I use a TumblingWindow
with EventTime
. Here is a simplified version of my program:
final StreamExecutionEnvironment env = StreamExecutionEnvironment.getExecutionEnvironment();
env.setStreamTimeCharacteristic( TimeCharacteristic.EventTime );
DataStream<String> inputStream = env.addSource(
new FlinkKafkaConsumer09<>( kafkaInput, new SimpleStringSchema(), prop ) );
SingleOutputStreamOperator<Measure> measureStream = inputStream
.flatMap( new StringToFloatMeasureFlatMapper() )
.returns( Measure.class )
.keyBy( "objectId" )
// extract event data from measure object
.assignTimestampsAndWatermarks( new BoundedLatenessMeasureMarker() );
SingleOutputStreamOperator<MeanMinMaxStdAccumulator> stdResults =
stdMean.keyBy( "objectId" )
.timeWindow( Time.minutes(15) )
.sum("floatValue");
stdResults.print();
env.execute();
I extract the timestamps and create the watermarks using the following class:
public class BoundedLatenessMeasureMarker implements AssignerWithPeriodicWatermarks<Measure>{
private final long maxOutOfOrderness = 4000;
private long currentMaxTimestamp;
@Override
public long extractTimestamp(Measure measure, long previousElementTimestamp) {
long time = measure.timestamp.getTime();
currentMaxTimestamp = Math.max(time, currentMaxTimestamp);
return time;
}
@Override
public Watermark getCurrentWatermark() {
// return the watermark as current highest timestamp minus the out-of-orderness bound
Watermark watermark = new Watermark( currentMaxTimestamp - maxOutOfOrderness );
return watermark;
}
}
My problem is: when I run this against real data (i.e. using a kafka topic getting input from about 2000 sensors generating measures every few seconds) it works well, but when I try to reproduce it on a test topic, the windows never close.

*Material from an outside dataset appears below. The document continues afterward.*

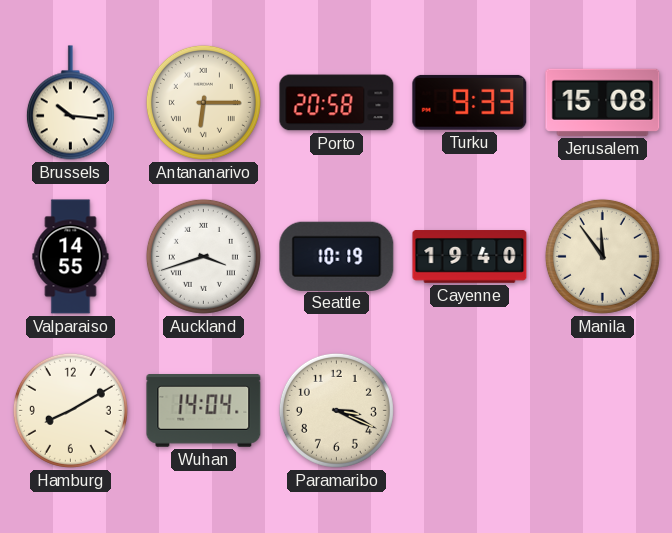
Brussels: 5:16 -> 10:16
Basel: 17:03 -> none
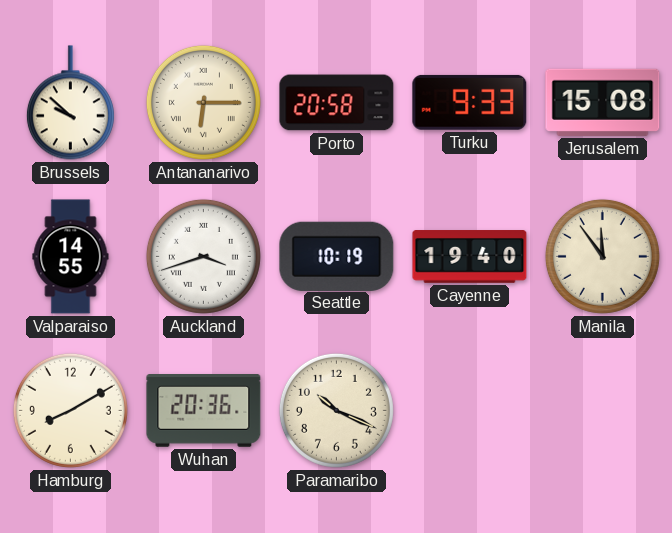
Brussels: 10:16 -> 9:52
Wuhan: 14:04 -> 20:36
Paramaribo: 3:19 -> 10:19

Here is a sample of my test data:
kafka-console-consumer --bootstrap-server localhost:9092 --topic input-test --from-beginning
{"objectId":2,"unitSymbol":"V","timestamp":"2017-01-09T16:57:18","value":"1.0","type":"float","floatValue":0.0}
{"objectId":2,"unitSymbol":"V","timestamp":"2017-01-09T16:58:38","value":"1.0","type":"float","floatValue":0.0}
{"objectId":2,"unitSymbol":"V","timestamp":"2017-01-09T17:07:49","value":"1.0","type":"float","floatValue":0.0}
{"objectId":2,"unitSymbol":"V","timestamp":"2017-01-09T18:37:59","value":"1.0","type":"float","floatValue":0.0}
{"objectId":2,"unitSymbol":"V","timestamp":"2017-01-09T19:18:19","value":"1.0","type":"float","floatValue":0.0}
{"objectId":2,"unitSymbol":"V","timestamp":"2017-01-09T19:20:16","value":"1.0","type":"float","floatValue":0.0}
As you can see, the timestamps are clearly ordered in time and cover more than one window of 15 minutes. By adding some println, I could also determine that the watermarks are updating and the fold (in this case the sum) is also done. But windows don't finalize, so the stdResults.print()
never outputs anything.
Anybody has a hint on what going on here ?
UPDATE: I tried switching from the periodic timestamp to the AscendingTimestampExtractor
, same problem.
UPDATE: I also checked the kafka topics, they have the exact same configuration.